__WORK TO COMPLETE__. Can you pull out each line of the data below that includes the word "atau"?

[INPUT DATA — start]

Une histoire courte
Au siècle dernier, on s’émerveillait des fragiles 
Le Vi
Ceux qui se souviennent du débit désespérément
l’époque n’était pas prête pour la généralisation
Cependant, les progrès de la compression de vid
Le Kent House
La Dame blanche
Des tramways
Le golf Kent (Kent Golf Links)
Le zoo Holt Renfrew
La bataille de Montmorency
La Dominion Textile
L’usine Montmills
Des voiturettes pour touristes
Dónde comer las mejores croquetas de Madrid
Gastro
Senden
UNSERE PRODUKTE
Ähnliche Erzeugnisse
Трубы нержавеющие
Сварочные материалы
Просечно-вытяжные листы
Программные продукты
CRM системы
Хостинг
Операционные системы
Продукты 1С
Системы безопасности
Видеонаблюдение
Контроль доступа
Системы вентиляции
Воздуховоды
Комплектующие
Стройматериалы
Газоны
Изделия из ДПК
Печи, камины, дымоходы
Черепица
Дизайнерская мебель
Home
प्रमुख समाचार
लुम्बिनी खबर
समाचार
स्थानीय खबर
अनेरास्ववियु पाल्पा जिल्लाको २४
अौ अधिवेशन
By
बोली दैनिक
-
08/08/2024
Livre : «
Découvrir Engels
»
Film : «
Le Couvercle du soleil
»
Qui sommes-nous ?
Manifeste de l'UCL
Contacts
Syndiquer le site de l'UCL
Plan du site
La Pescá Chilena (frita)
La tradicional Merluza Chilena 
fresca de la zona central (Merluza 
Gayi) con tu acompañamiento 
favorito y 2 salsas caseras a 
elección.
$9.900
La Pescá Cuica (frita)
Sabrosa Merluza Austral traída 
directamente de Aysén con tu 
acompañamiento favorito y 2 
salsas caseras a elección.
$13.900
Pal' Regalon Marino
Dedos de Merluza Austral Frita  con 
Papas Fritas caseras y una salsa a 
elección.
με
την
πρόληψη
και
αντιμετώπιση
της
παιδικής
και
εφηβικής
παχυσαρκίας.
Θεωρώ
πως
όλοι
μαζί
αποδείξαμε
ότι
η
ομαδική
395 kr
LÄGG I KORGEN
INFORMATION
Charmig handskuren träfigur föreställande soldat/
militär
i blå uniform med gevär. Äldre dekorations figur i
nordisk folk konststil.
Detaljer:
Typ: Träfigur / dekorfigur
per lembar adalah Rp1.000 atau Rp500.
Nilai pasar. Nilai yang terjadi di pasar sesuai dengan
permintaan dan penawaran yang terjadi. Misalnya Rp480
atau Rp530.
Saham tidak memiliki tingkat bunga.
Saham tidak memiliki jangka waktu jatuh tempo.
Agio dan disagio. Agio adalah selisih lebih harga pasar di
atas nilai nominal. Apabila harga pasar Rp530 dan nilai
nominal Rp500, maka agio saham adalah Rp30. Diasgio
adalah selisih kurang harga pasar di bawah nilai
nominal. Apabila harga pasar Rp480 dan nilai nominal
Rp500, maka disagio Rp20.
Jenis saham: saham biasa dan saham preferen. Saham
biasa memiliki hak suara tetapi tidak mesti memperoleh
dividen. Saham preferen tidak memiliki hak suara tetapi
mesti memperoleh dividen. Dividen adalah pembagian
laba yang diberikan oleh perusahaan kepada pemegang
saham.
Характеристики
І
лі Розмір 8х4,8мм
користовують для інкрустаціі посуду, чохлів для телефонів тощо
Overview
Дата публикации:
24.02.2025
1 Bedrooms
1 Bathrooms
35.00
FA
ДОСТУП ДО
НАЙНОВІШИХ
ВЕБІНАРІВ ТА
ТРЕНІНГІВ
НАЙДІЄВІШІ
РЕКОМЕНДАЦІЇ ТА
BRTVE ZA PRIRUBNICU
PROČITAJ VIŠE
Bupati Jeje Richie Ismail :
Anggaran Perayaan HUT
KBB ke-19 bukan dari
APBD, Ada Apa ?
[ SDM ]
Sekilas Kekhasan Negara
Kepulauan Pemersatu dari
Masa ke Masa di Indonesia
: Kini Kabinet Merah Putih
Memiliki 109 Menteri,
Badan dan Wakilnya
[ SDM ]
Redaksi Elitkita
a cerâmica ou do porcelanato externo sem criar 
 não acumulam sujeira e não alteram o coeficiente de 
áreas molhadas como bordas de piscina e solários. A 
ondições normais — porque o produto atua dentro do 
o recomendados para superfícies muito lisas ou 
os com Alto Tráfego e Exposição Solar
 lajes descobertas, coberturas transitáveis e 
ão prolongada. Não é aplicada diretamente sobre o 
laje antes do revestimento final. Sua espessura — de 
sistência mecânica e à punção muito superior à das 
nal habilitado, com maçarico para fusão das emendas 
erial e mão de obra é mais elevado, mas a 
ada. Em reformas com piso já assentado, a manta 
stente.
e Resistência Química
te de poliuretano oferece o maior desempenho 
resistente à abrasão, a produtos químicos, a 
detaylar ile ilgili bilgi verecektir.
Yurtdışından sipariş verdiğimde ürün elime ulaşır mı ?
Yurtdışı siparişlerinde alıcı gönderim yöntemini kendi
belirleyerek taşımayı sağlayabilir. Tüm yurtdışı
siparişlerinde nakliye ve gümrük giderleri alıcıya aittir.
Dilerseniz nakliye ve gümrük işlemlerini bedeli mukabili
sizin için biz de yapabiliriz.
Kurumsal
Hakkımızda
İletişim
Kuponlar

[INPUT DATA — finish]

__REPLY TO THE EXERCISE__.
per lembar adalah Rp1.000 atau Rp500.
atau Rp530.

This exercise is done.